The TFCA is home to the Victoria Falls, a UNESCO World Heritage Site and one of the Seven Natural Wonders of the World. Victoria Falls presents a spectacular sight of awe-inspiring beauty and grandeur on the Zambezi River, forming the border between Zambia and Zimbabwe. Besides Victoria Falls, KAZA TFCA harbours two further UNESCO World Heritage Sites: the Okavango Delta and Tsodilo Hills. The Okavango Delta is a unique permanent marshlands and seasonally flooded plains. It is the largest Ramsar Wetland Site and one of the very few major interior delta systems that do not flow into a sea or ocean. Depending on the season, the delta covers between 6,000 and 15,000 km2 of Kalahari Desert in northern Botswana and owes its existence to the Okavango (Kavango) River. The river flows from the Angolan highlands, across Namibia’s Zambezi Region into the Kalahari Desert. The annual flooding arrives when water is most needed in the region, in the middle of the dry season (May-September). In Botswana the delta is protected by both the Moremi Game Reserve, on its eastern edge, and the numerous wildlife concessions within Ngamiland. The Tsodilo Hills are located in Botswana west of the Okavango Delta and close to the Namibian border. They contain one of the highest concentrations of rock art in the world, with over 4,500 persevered rock-paintings in an area of only 10 km2.
The scope of KAZA TFCA provides both range and opportunity for diversity of species. There are four key structural vegetation types within the TFCA including grassland, wetland, dry forest and a variety of woodland types covering the greatest portion of the area, as well as saltpans and scrublands. There are more than 3,000 plant species throughout the TFCA, of which 100 are endemic to the sub-region. The TFCA also caters to large-scale migrations of mega fauna; the TFCA contributes to the conservation of threatened species such as African wild dog, lion, cheetah, buffalo, hippopotamus, lechwe, roan, sable, eland, zebra, wildebeest, waterbuck, puku and sitatunga. Over 600 bird species have been identified, as well as 128 reptile species and 50 amphibian species.
Kavango Zambezi TFCA hosts the largest contiguous population of African elephant on the continent, making the elephant the flagship species of the TFCA. Developing harmonised management approaches towards this species and securing movement corridors are some of the critical activities of the KAZA TFCA which are expected to offer relieve high elephant population pressures in some areas with high human-wildlife conflict.
Two million people live in KAZA TFCA. The predominant livelihoods are low-scale pastoralism, hunting, fishing, natural resource harvesting and agriculture. The expansive tourism sector in the TFCA contributes significantly to local employment. The KAZA TFCA authorities hope to improve the socio-economic conditions of the people residing within the TFCA by harmonizing economic development, tourism and conservation.
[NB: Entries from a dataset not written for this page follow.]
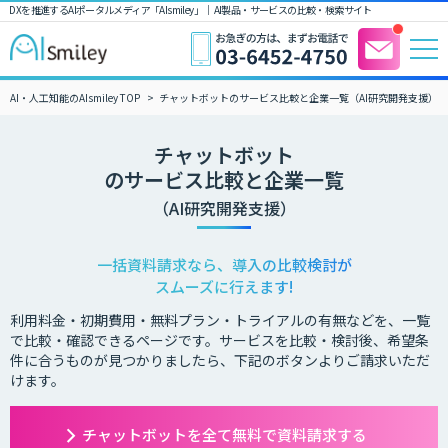
DXを推進するAIポータルメディア「AIsmiley」｜ AI製品・サービスの比較・検索サイト
AI・人工知能のAIsmiley TOP
チャットボットのサービス比較と企業一覧（AI研究開発支援）
チャットボット
のサービス比較と企業一覧
（AI研究開発支援）
一括資料請求なら、導入の比較検討が
スムーズに行えます!
利用料金・初期費用・無料プラン・トライアルの有無などを、一覧
で比較・確認できるページです。サービスを比較・検討後、希望条
件に合うものが見つかりましたら、下記のボタンよりご請求いただ
けます。
チャットボットを全て無料で資料請求する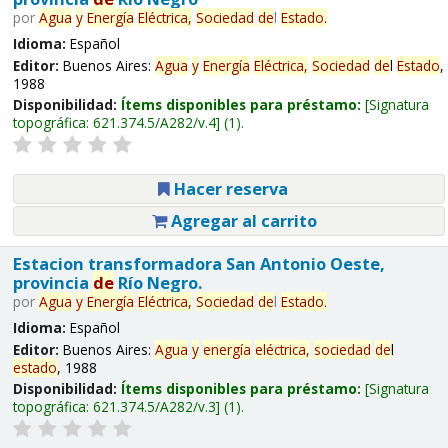
por
Agua
y
Energía
Eléctrica,
Sociedad
de
l
Estado
.
Idioma:
Español
Editor:
Buenos Aires:
Agua
y
Energía
Eléctrica,
Sociedad
de
l
Estado
,
1988
Disponibilidad:
Ítems disponibles para préstamo:
Signatura
topográfica:
621.374.5/A282/v.4
(1).
Hacer reserva
Agregar al carrito
Estacion transformadora San Antonio Oeste,
provincia
de
Río Negro.
por
Agua
y
Energía
Eléctrica,
Sociedad
de
l
Estado
.
Idioma:
Español
Editor:
Buenos Aires:
Agua
y
energía
eléctrica,
sociedad
de
l
estado
, 1988
Disponibilidad:
Ítems disponibles para préstamo:
Signatura
topográfica:
621.374.5/A282/v.3
(1).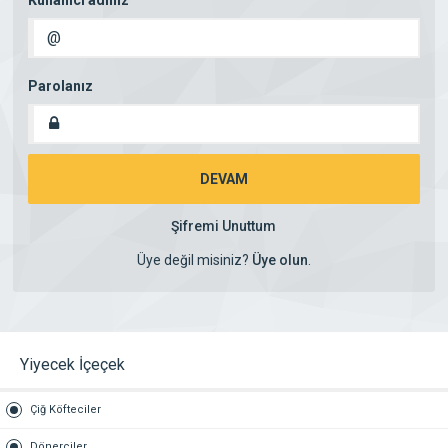
Kullanıcı adınız
@
Parolanız
DEVAM
Şifremi Unuttum
Üye değil misiniz?
Üye olun
.
Yiyecek İçeçek
Çiğ Köfteciler
Dönerciler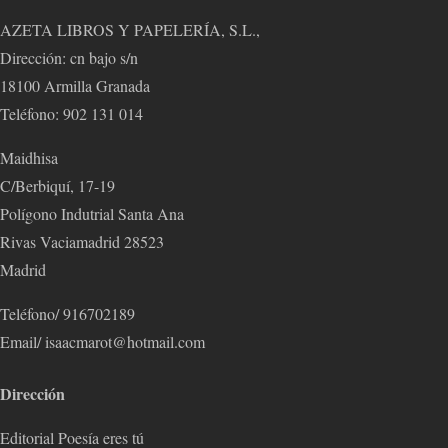
AZETA LIBROS Y PAPELERÍA, S.L.,
Dirección: cn bajo s/n
18100 Armilla Granada
Teléfono: 902 131 014
Maidhisa
C/Berbiquí, 17-19
Polígono Indutrial Santa Ana
Rivas Vaciamadrid 28523
Madrid
Teléfono/ 916702189
Email/ isaacmarot@hotmail.com
Dirección
Editorial Poesía eres tú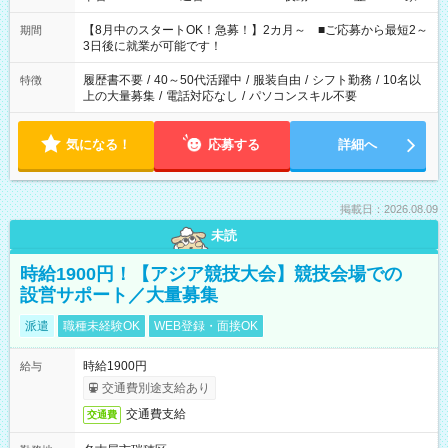
と休みを合わせたい」 「余裕を持って夕飯の準備がしたい」
「できれば残業はしたくない」 など、ご希望を教えてください
【8月中のスタートOK！急募！】2カ月～ ■ご応募から最短2～
期間
ね。 ※Wワーク希望の方へ 今ご覧のお仕事で希望する勤務時間
3日後に就業が可能です！
と、もう1つのお仕事の勤務時間。 合計で週40時間を超える場
合は応募できません。
履歴書不要
/
40～50代活躍中
/
服装自由
/
シフト勤務
/
10名以
特徴
上の大量募集
/
電話対応なし
/
パソコンスキル不要
気になる！
応募する
詳細へ
掲載日：2026.08.09
未読
時給1900円！【アジア競技大会】競技会場での
設営サポート／大量募集
派遣
職種未経験OK
WEB登録・面接OK
時給1900円
給与
交通費別途支給あり
交通費支給
交通費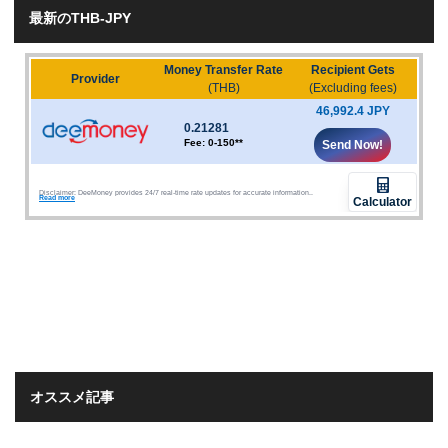
最新のTHB-JPY
オススメ記事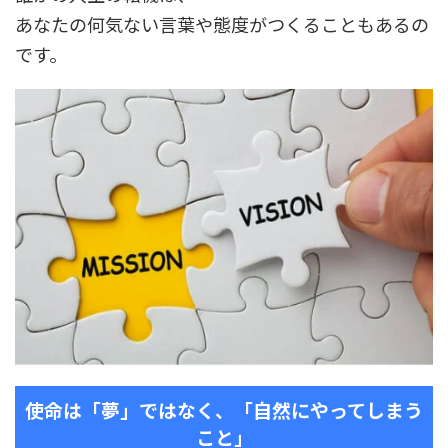
あなたの何気ない言葉や態度がつくることもあるの
です。
使命は「夢」ではなく、「自然にやってしまう
こと」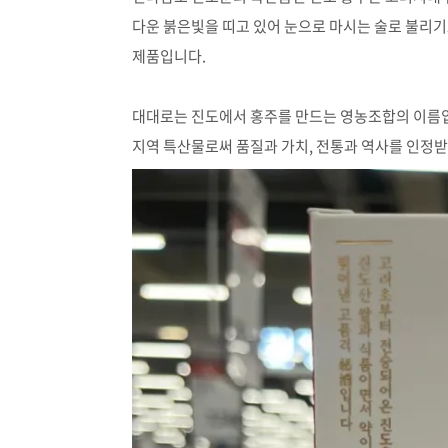
다운 붉은빛을 띠고 있어 눈으로 마시는 술로 불리
제품입니다.
대대로는 진도에서 홍주를 만드는 영농조합의 이름
지역 특산물로써 품질과 가치, 전통과 역사를 인정받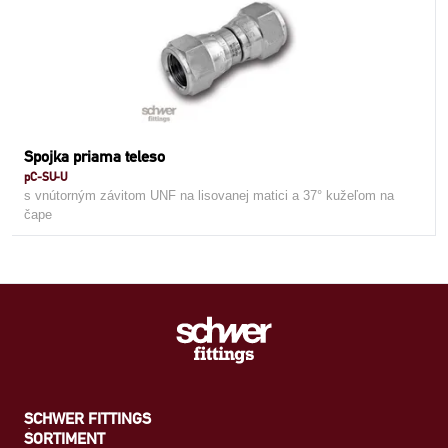
Spojka priama teleso
pC-SU-U
s vnútorným závitom UNF na lisovanej matici a 37° kužeľom na
čape
SCHWER FITTINGS
SORTIMENT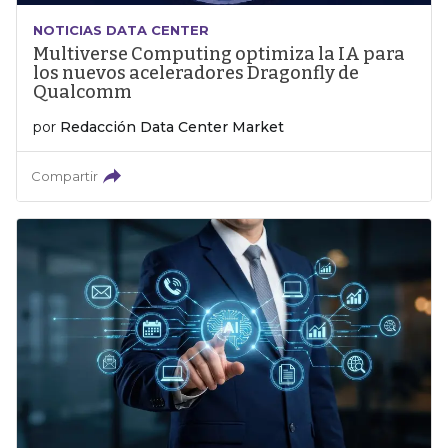
NOTICIAS DATA CENTER
Multiverse Computing optimiza la IA para
los nuevos aceleradores Dragonfly de
Qualcomm
por
Redacción Data Center Market
Compartir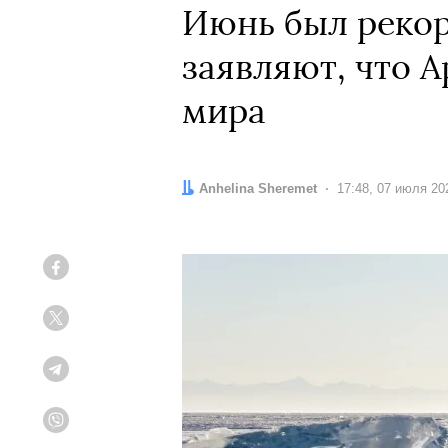
Июнь был рекор
заявляют, что А
мира
Автор:
Anhelina Sheremet
Дата:
17:48, 07 июля 20
Facebook
Twitter
Telegram
Viber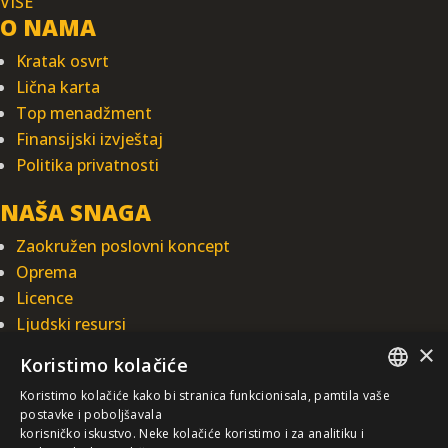
VIŠE
O NAMA
Kratak osvrt
Lična karta
Top menadžment
Finansijski izvještaj
Politika privatnosti
NAŠA SNAGA
Zaokružen poslovni koncept
Oprema
Licence
Ljudski resursi
×
Integrisani sistem upravljanja
Koristimo kolačiće
INTEGRAL INŽENJERING A.D.
Koristimo kolačiće kako bi stranica funkcionisala, pamtila vaše
SERBIAN
postavke i poboljšavala
Omladinska 44, 78250 Laktaši
korisničko iskustvo. Neke kolačiće koristimo i za analitiku i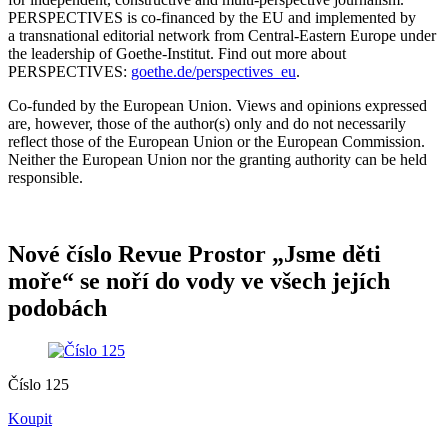
PERSPECTIVES is co-financed by the EU and implemented by
a transnational editorial network from Central-Eastern Europe under
the leadership of Goethe-Institut. Find out more about
PERSPECTIVES:
goethe.de/perspectives_eu
.
Co-funded by the European Union. Views and opinions expressed
are, however, those of the author(s) only and do not necessarily
reflect those of the European Union or the European Commission.
Neither the European Union nor the granting authority can be held
responsible.
Nové číslo Revue Prostor „Jsme děti
moře“ se noří do vody ve všech jejích
podobách
Číslo 125
Koupit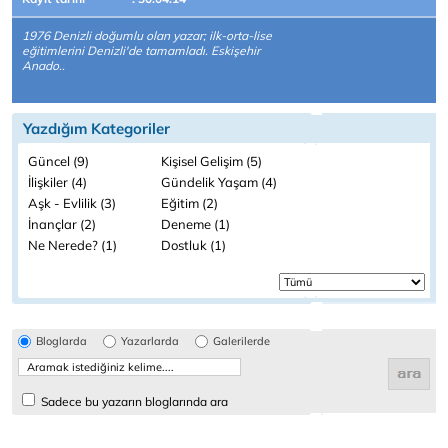
1976 Denizli doğumlu olan yazar; ilk-orta-lise
eğitimlerini Denizli'de tamamladı. Eskişehir
Anado..
Yazdığım Kategoriler
Güncel (9)
Kişisel Gelişim (5)
İlişkiler (4)
Gündelik Yaşam (4)
Aşk - Evlilik (3)
Eğitim (2)
İnançlar (2)
Deneme (1)
Ne Nerede? (1)
Dostluk (1)
Bloglarda
Yazarlarda
Galerilerde
Sadece bu yazarın bloglarında ara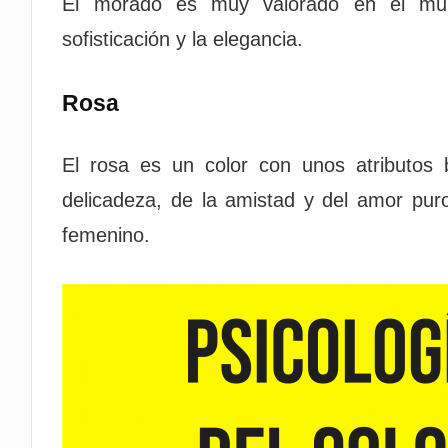
El morado es muy valorado en el mun
sofisticación y la elegancia.
Rosa
El rosa es un color con unos atributos b
delicadeza, de la amistad y del amor puro
femenino.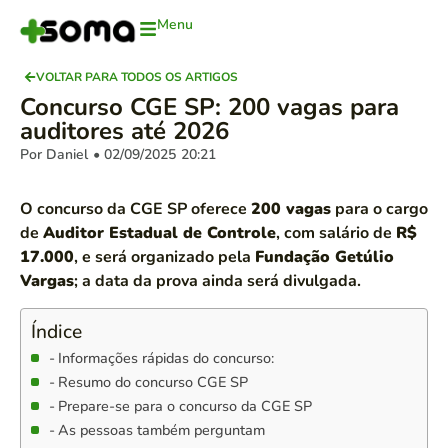
Menu
VOLTAR PARA TODOS OS ARTIGOS
Concurso CGE SP: 200 vagas para
auditores até 2026
Por Daniel
• 02/09/2025
20:21
O concurso da CGE SP oferece
200 vagas
para o cargo
de
Auditor Estadual de Controle
, com salário de
R$
17.000
, e será organizado pela
Fundação Getúlio
Vargas
; a data da prova ainda será divulgada.
Índice
Informações rápidas do concurso:
Resumo do concurso CGE SP
Prepare-se para o concurso da CGE SP
As pessoas também perguntam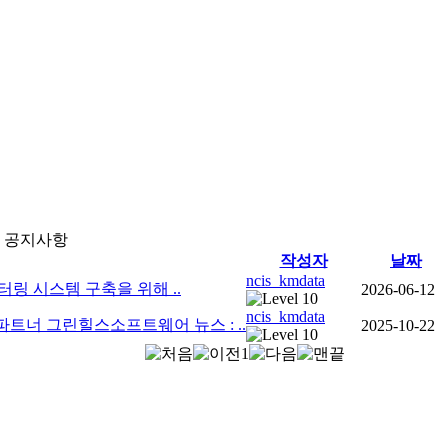
공지사항
작성자
날짜
ncis_kmdata
자 모니터링 시스템 구축을 위해 ..
2026-06-12
ncis_kmdata
타의 파트너 그린힐스소프트웨어 뉴스 : ..
2025-10-22
1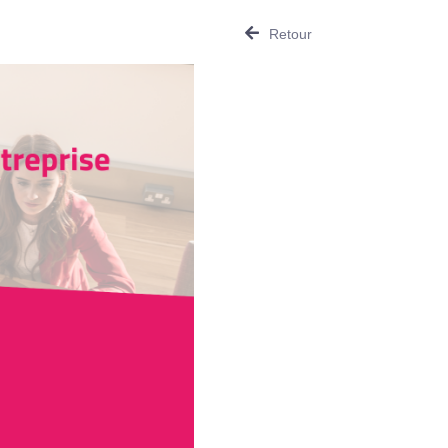
Retour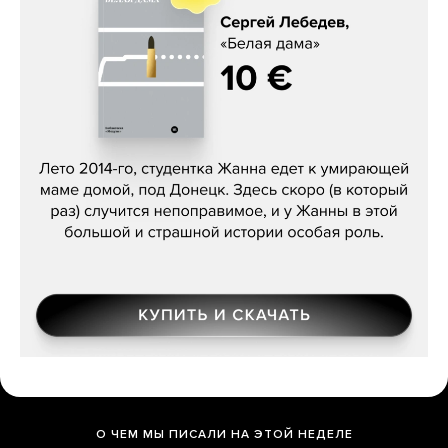
Сергей Лебедев, «Белая дама»
О ЧЕМ МЫ ПИСАЛИ НА ЭТОЙ НЕДЕЛЕ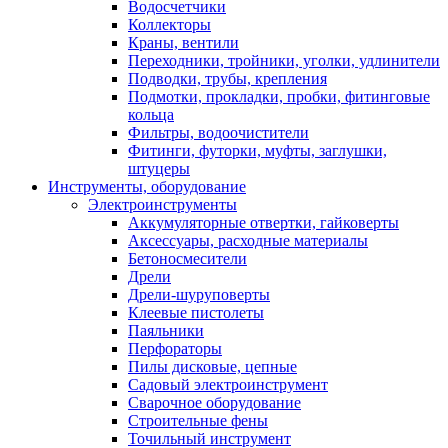
Водосчетчики
Коллекторы
Краны, вентили
Переходники, тройники, уголки, удлинители
Подводки, трубы, крепления
Подмотки, прокладки, пробки, фитинговые
кольца
Фильтры, водоочистители
Фитинги, футорки, муфты, заглушки,
штуцеры
Инструменты, оборудование
Электроинструменты
Аккумуляторные отвертки, гайковерты
Аксессуары, расходные материалы
Бетоносмесители
Дрели
Дрели-шуруповерты
Клеевые пистолеты
Паяльники
Перфораторы
Пилы дисковые, цепные
Садовый электроинструмент
Сварочное оборудование
Строительные фены
Точильный инструмент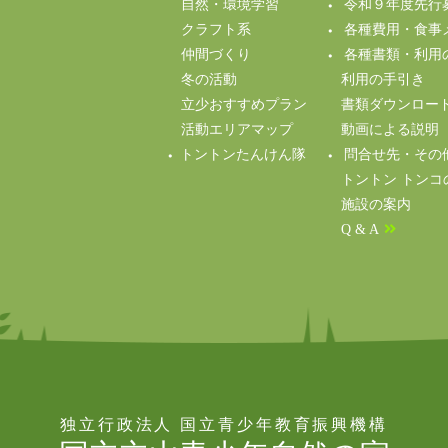
自然・環境学習
令和９年度先行
クラフト系
各種費用・食事
仲間づくり
各種書類・利用
冬の活動
利用の手引き
立少おすすめプラン
書類ダウンロー
活動エリアマップ
動画による説明（Y
トントンたんけん隊
問合せ先・その
トントン トンコ
施設の案内
Q & A
独立行政法人 国立青少年教育振興機構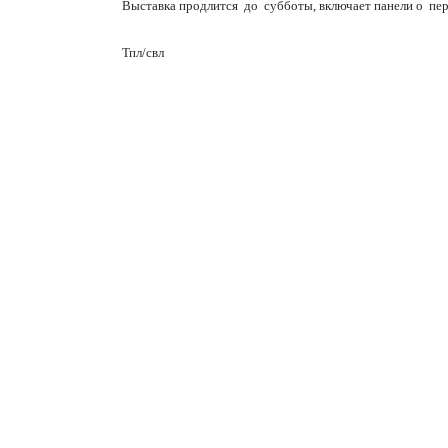
Выставка продлится
до
субботы, включает панели о
пер
Тпл/свл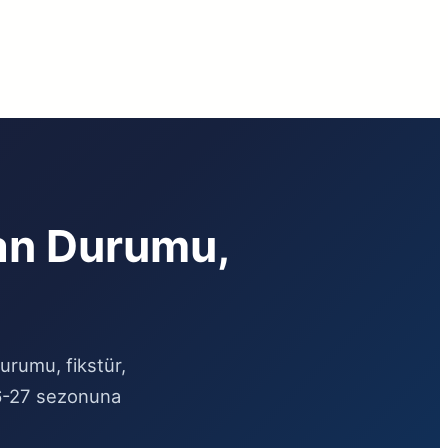
an Durumu,
urumu, fikstür,
26-27 sezonuna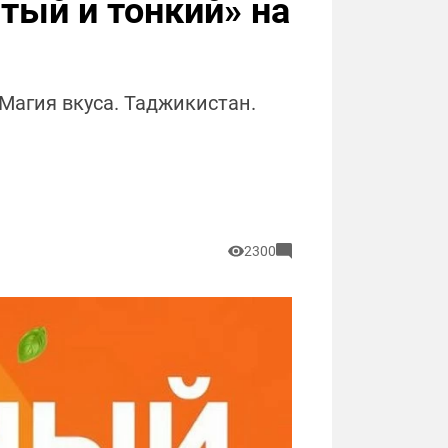
тый и тонкий» на
Магия вкуса. Таджикистан.
2300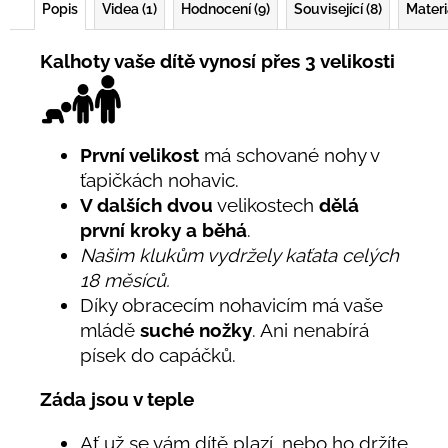
Popis
Videa (1)
Hodnocení (9)
Související (8)
Materi
Kalhoty vaše dítě vynosí přes 3 velikosti
První velikost
má schované nohy v
ťapičkách nohavic.
V dalších dvou
velikostech
dělá
první kroky a běhá
.
Našim klukům vydržely kaťata celých
18 měsíců.
Díky obracecím nohavicím má vaše
mládě
suché nožky
. Ani nenabírá
písek do capáčků.
Záda jsou v teple
Ať už se vám dítě plazí, nebo ho držíte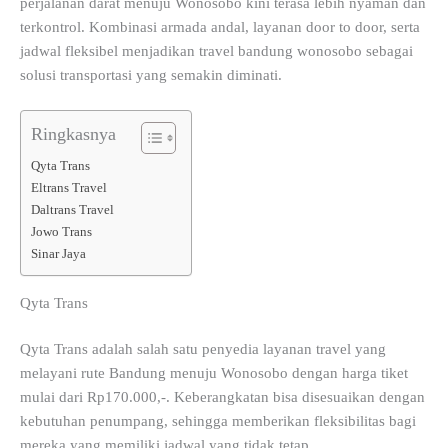
perjalanan darat menuju Wonosobo kini terasa lebih nyaman dan
terkontrol. Kombinasi armada andal, layanan door to door, serta
jadwal fleksibel menjadikan travel bandung wonosobo sebagai
solusi transportasi yang semakin diminati.
Ringkasnya
Qyta Trans
Eltrans Travel
Daltrans Travel
Jowo Trans
Sinar Jaya
Qyta Trans
Qyta Trans adalah salah satu penyedia layanan travel yang
melayani rute Bandung menuju Wonosobo dengan harga tiket
mulai dari Rp170.000,-. Keberangkatan bisa disesuaikan dengan
kebutuhan penumpang, sehingga memberikan fleksibilitas bagi
mereka yang memiliki jadwal yang tidak tetap.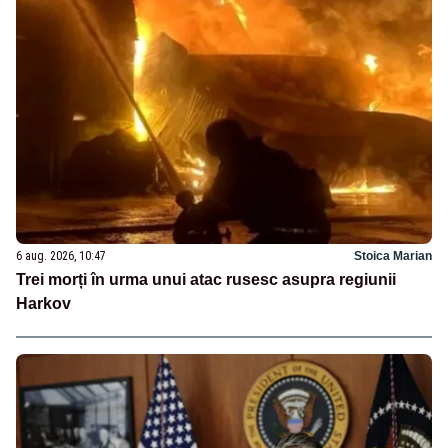
6 aug. 2026, 10:47
Stoica Marian
Trei morți în urma unui atac rusesc asupra regiunii
Harkov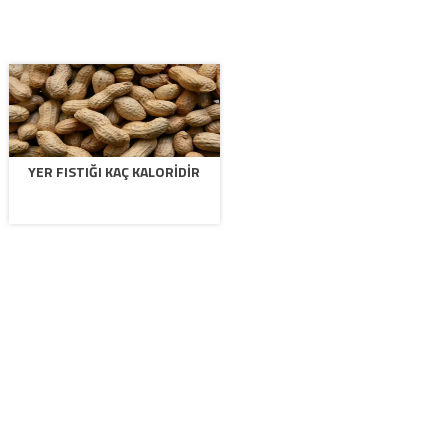
YER FISTIĞI KAÇ KALORIDIR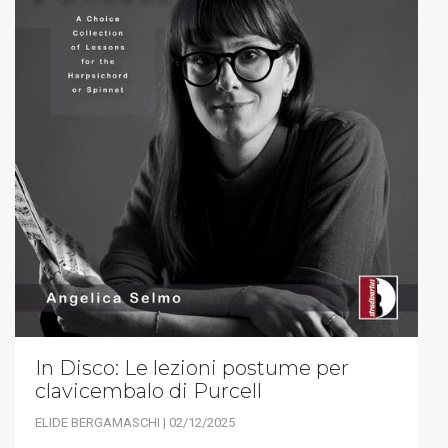
In Disco: Le lezioni postume per
clavicembalo di Purcell
ELIDE BERGAMASCHI | 02/12/2025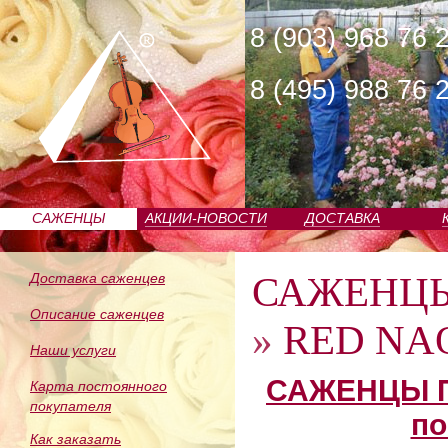
8 (903) 968 76 
8 (495) 988 76 
САЖЕНЦЫ
АКЦИИ-НОВОСТИ
ДОСТАВКА
ПИТОМНИКА
САЖЕНЦ
Доставка саженцев
Описание саженцев
»
RED NAO
Наши услуги
САЖЕНЦЫ П
Карта постоянного
покупателя
по
Как заказать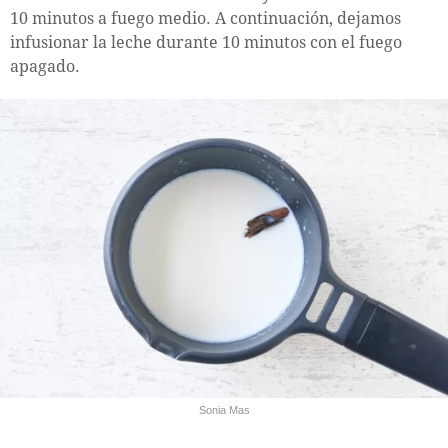
10 minutos a fuego medio. A continuación, dejamos
infusionar la leche durante 10 minutos con el fuego
apagado.
Sonia Mas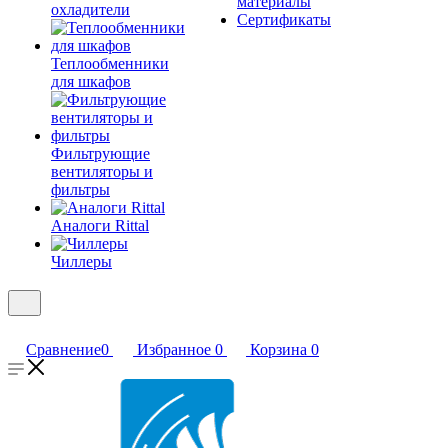
материалы
охладители
Сертификаты
Теплообменники
для шкафов
Фильтрующие
вентиляторы и
фильтры
Аналоги Rittal
Чиллеры
Сравнение
0
Избранное
0
Корзина
0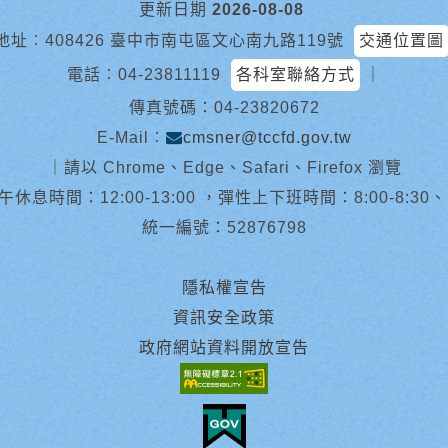
更新日期
2026-08-08
地址︰408426 臺中市南屯區文心南九路119號
交通位置圖
電話︰
04-23811119
各科室聯絡方式
｜
傳真號碼：04-23820672
E-Mail︰
cmsner@tccfd.gov.tw
｜
請以 Chrome、Edge、Safari、Firefox 瀏覽
休息時間：12:00-13:00 ，彈性上下班時間：8:00-8:30、13:0
統一編號：52876798
隱私權宣告
資訊安全政策
政府網站資料開放宣告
Communities are engaged as partners within the TFCA through comprehensive participatory planning processes. This has begun to result in conservation becoming a more locally viable land-use option. Through cultural tourism, the TFCA authorities aim to celebrate and nourish the rich cultural diversity within the area, allowing communities across borders to share their age-old knowledge and symbolic traditions with each other and the world at large.